Agent selection deadlock

I recently changed CI setup, so that all configurations/stages can be run on every agent. Before tests were run on thinner clients, so there was a context switch.
I also have a condition that every configuration keeps on running on the same agent, to omit workspace copy.
But this issue happens also in one stage configuration.

It seems that it might be that there are context/agents switch, and some 2 stages might be using the same shared lock and creates a deadlock ?
Or there is something wrong with the stage queueing, looks like 2 same stages are queued ?

Can you advise on how to debug this ?

Below there are two examples:

Build stopped by user 1 hour, 13 minutes ago 0 milliseconds Build stopped by user ‘------------’
Build stopping 1 hour, 13 minutes ago 484 milliseconds Stopping build.

Set of tasks →
1: Translate this sentence from the CI deadlock post into Spanish: "I also have a condition that every configuration keeps on running on the same agent, to omit workspace copy."
2: Extend the forum post on the CI agent deadlock, picking up after its final log line.

Information provided →

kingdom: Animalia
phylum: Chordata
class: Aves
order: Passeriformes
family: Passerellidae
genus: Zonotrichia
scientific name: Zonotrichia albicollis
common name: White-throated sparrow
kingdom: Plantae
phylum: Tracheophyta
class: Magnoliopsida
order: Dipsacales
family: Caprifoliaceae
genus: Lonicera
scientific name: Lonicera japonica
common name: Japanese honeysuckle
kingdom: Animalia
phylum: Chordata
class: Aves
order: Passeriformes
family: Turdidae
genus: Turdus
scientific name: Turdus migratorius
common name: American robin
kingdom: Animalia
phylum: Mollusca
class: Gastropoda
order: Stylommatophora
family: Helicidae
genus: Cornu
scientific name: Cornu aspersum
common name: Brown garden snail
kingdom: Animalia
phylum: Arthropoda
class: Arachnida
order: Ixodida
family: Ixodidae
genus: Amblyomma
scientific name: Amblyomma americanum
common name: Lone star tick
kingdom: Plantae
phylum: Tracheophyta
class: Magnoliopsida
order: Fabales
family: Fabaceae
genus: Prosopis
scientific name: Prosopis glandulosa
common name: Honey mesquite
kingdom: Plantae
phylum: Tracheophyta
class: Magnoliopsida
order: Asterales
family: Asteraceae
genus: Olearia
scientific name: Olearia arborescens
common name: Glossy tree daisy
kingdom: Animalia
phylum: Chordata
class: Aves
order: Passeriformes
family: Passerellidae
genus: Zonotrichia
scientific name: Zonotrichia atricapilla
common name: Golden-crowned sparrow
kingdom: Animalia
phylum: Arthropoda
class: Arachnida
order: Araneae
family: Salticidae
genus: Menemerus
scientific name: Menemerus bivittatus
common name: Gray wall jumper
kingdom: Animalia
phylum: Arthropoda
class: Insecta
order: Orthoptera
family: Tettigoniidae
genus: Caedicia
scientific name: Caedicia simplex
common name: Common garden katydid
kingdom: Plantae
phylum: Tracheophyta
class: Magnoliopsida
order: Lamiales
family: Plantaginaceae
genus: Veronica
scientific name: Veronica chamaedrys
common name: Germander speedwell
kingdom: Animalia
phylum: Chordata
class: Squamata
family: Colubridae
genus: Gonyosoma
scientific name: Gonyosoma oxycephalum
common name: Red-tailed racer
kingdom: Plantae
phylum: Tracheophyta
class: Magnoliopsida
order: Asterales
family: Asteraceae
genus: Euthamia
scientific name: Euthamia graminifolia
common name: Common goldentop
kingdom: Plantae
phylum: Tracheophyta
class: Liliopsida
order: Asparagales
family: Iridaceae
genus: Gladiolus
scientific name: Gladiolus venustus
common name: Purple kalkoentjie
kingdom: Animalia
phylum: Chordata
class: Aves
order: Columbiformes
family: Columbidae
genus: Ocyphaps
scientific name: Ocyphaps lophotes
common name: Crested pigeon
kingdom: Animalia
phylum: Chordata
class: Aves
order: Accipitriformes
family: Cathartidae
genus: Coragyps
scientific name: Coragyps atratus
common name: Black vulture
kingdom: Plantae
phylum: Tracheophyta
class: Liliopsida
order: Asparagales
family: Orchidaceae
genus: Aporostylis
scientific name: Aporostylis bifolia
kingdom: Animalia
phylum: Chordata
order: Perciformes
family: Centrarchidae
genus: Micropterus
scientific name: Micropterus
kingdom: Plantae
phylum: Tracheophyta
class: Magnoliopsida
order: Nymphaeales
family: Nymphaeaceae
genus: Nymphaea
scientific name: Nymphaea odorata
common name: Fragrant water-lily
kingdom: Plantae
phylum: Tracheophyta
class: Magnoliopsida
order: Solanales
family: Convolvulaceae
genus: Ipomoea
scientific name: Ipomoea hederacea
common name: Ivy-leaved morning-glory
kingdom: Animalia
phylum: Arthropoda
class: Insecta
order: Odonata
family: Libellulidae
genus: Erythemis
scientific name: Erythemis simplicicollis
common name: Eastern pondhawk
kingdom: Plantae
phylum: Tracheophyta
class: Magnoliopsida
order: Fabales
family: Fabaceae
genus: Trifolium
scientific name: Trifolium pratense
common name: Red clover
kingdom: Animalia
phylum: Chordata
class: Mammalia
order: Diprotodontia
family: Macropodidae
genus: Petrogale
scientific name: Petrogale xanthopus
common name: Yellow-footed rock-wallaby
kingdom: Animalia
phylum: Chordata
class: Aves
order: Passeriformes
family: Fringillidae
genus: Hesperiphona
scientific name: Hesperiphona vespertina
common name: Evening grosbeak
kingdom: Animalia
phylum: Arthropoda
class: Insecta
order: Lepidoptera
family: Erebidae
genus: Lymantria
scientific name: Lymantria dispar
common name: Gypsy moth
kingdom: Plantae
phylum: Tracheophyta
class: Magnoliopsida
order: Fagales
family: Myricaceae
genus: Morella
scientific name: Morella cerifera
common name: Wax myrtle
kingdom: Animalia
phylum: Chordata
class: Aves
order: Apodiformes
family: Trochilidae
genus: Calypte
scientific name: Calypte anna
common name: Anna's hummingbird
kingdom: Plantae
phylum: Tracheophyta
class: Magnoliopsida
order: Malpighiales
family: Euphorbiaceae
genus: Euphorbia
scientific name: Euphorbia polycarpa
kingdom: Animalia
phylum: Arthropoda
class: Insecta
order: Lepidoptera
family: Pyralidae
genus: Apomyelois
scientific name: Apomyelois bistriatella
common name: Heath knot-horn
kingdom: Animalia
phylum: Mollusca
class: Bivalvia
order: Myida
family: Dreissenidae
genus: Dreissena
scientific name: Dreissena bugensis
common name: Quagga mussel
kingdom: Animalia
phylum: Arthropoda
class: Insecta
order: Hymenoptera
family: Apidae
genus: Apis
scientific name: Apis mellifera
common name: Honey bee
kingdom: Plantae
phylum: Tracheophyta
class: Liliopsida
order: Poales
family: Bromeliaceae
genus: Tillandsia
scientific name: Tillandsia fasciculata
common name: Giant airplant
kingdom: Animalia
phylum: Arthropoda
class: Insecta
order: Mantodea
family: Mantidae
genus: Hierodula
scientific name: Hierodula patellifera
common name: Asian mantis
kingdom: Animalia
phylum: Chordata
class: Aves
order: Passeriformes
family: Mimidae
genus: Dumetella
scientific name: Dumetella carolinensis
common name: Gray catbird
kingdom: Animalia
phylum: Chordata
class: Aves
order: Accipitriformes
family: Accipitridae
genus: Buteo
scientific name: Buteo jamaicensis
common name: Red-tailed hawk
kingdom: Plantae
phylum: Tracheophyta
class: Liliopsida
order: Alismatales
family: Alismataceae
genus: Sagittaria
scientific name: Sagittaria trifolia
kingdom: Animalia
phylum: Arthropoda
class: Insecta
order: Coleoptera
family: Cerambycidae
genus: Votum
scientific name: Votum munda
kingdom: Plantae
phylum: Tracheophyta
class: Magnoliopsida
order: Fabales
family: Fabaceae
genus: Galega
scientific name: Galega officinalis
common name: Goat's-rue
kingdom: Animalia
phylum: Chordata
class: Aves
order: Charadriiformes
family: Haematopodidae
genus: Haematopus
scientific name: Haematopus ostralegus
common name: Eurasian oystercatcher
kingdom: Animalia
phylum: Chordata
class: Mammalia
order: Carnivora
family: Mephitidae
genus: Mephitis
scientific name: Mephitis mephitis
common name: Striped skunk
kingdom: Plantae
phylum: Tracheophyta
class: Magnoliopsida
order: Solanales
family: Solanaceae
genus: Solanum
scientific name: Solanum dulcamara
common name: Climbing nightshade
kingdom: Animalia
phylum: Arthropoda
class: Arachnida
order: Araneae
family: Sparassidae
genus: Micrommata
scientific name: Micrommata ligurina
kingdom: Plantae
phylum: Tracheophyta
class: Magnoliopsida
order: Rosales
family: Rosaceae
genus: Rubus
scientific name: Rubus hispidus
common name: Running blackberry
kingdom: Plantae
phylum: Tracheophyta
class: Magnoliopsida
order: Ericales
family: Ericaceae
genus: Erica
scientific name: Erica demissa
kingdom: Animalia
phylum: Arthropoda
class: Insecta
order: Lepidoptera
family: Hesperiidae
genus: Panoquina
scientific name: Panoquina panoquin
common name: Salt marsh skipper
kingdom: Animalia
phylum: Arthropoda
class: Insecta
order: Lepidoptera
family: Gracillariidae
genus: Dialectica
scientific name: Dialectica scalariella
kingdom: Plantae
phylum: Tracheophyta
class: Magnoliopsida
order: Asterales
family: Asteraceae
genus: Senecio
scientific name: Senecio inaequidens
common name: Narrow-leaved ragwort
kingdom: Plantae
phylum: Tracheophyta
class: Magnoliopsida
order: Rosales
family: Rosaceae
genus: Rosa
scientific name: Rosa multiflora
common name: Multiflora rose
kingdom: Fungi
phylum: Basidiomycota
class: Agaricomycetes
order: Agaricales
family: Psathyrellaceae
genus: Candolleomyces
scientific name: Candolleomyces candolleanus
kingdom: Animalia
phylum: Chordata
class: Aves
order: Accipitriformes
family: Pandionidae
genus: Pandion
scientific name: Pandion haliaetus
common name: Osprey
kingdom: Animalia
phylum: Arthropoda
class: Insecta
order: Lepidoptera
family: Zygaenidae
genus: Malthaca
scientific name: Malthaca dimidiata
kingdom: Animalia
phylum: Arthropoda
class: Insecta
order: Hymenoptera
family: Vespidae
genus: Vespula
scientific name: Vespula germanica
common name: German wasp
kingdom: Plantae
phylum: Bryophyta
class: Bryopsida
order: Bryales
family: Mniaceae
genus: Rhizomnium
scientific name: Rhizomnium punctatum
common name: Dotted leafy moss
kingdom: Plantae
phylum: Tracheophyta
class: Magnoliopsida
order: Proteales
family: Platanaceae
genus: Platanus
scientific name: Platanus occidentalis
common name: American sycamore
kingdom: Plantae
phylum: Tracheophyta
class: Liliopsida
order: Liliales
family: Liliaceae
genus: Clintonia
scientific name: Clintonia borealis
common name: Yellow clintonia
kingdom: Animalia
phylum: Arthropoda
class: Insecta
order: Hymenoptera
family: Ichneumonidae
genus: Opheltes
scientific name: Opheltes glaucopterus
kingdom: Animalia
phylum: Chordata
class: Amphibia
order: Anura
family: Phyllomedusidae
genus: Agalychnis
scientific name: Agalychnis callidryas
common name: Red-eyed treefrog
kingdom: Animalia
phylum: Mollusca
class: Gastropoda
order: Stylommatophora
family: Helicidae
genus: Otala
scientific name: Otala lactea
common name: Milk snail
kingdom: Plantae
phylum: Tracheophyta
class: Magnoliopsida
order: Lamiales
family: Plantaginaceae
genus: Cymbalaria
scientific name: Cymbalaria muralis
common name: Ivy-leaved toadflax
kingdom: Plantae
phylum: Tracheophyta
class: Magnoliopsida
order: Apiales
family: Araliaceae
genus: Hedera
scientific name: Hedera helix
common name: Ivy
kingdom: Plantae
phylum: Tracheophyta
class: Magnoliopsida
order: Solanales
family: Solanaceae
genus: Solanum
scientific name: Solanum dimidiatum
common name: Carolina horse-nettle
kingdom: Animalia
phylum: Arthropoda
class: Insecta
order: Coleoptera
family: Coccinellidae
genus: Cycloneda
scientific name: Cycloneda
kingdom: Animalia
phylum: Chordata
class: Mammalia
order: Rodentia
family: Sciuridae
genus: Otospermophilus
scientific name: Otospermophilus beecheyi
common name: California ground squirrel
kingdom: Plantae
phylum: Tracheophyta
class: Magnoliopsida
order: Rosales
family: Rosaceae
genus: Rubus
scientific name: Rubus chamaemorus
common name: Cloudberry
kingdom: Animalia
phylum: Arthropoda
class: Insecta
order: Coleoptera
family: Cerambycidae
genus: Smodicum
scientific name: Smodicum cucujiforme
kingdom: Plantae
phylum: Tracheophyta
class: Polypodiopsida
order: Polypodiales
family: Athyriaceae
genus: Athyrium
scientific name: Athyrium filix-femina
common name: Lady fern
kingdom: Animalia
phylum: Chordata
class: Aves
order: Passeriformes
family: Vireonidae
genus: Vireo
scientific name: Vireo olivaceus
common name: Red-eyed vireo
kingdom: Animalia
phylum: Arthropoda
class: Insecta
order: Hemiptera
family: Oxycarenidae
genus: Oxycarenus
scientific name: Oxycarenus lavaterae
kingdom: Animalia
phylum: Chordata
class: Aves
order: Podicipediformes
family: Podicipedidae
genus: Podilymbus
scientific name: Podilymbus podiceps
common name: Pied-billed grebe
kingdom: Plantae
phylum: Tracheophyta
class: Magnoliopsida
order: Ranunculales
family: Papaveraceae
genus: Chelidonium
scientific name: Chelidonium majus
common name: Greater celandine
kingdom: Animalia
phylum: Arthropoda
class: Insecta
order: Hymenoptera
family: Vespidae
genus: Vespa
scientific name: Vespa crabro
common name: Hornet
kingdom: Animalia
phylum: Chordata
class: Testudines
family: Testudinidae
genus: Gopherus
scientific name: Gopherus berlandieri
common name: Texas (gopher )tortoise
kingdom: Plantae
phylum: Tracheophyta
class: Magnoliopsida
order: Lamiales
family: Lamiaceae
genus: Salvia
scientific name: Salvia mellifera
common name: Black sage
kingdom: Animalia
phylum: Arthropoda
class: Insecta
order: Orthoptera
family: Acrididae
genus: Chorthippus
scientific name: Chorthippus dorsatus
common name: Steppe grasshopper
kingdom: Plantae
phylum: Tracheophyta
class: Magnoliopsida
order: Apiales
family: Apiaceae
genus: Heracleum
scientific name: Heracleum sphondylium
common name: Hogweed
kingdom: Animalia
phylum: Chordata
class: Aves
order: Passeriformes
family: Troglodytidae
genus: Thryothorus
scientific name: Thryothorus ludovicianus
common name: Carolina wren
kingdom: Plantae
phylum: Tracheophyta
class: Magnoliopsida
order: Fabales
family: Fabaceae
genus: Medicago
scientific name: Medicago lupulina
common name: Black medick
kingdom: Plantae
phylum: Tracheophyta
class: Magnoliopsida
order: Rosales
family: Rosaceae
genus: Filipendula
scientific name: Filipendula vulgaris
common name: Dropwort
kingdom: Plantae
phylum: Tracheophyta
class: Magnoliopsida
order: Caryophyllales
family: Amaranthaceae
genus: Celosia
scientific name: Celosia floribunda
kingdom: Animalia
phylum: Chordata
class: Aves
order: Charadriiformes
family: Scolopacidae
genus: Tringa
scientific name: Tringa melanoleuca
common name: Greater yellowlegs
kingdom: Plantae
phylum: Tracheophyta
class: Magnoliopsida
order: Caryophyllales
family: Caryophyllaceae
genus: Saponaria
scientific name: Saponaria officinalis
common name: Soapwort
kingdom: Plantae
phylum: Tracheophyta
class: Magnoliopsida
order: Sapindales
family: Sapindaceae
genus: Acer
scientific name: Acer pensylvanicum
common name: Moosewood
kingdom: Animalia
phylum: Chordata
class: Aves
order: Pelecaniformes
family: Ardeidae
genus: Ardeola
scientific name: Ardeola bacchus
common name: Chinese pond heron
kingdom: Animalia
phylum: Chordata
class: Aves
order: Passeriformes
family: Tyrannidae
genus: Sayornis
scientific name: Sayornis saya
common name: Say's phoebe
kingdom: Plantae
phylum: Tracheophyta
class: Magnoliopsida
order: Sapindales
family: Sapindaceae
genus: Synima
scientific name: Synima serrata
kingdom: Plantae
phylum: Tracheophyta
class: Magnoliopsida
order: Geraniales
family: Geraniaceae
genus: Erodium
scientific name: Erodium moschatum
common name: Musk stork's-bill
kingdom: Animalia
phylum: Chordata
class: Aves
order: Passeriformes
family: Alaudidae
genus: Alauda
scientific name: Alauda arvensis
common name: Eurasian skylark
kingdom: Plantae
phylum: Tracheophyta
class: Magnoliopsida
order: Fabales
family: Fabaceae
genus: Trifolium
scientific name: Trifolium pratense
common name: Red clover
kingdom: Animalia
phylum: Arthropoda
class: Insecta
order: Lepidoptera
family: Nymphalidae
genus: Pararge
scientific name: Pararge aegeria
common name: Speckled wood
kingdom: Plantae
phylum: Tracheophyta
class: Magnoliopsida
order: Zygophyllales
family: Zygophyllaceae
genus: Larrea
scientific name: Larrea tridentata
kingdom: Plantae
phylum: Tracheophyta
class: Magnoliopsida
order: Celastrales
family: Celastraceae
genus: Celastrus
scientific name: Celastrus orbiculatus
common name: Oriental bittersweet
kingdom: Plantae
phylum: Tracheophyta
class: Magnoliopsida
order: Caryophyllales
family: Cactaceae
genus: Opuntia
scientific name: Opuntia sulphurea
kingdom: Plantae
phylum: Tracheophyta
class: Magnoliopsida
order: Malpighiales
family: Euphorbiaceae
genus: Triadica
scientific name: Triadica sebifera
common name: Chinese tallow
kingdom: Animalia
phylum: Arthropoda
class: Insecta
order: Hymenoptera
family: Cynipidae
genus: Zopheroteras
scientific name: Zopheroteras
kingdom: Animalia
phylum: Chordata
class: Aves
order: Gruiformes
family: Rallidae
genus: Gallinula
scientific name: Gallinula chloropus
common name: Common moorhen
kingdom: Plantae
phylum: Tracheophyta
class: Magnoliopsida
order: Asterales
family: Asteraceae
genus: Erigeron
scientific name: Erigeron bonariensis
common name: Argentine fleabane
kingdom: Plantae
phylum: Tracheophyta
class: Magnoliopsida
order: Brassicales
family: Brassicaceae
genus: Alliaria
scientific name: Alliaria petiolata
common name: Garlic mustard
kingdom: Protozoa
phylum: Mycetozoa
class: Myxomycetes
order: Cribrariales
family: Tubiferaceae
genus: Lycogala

Per-task answers →
1: También tengo una condición para que cada configuración siga ejecutándose en el mismo agente, para evitar la copia del espacio de trabajo.

2:
Stage initialising 1 hour, 13 minutes ago 156 milliseconds Updating unit test totals
Stage initialising 1 hour, 13 minutes ago 15 milliseconds Sending stage ‘Test GUI’ to agent ‘wrpbuildce02’
Build stopping 1 hour, 13 minutes ago 15 milliseconds Build stopping
Stage initialising 1 hour, 13 minutes ago 421 milliseconds Initialising stage…
Stage ready 1 hour, 13 minutes ago 46 milliseconds Agent ‘wrpbuildce02’ reserved and license allocated for stage ‘Test GUI’
Stage awaiting agent 1 hour, 13 minutes ago 31 milliseconds Agent shared resources acquired for agent ‘wrpbuildce02’: Stage has acquired the following shared resource locks from agent ‘wrpbuildce02’: a read lock on agent shared resource ‘Agent.GUITests.InProgress’ with single lock quota for current agent
Stage awaiting agent 1 hour, 13 minutes ago 281 milliseconds Reserving agent for stage ‘Test GUI’ which is at position 7 in the stage queue.
Stage awaiting agent 1 hour, 13 minutes ago 865 milliseconds Suitable agent conditions met, checking 7 stages which are higher in stage queue.
Stage awaiting agent Yesterday at 22:00 10 hours, 43 minutes Adding stage ‘Test GUI’ to stage queue. There are currently 5 stages on the queue.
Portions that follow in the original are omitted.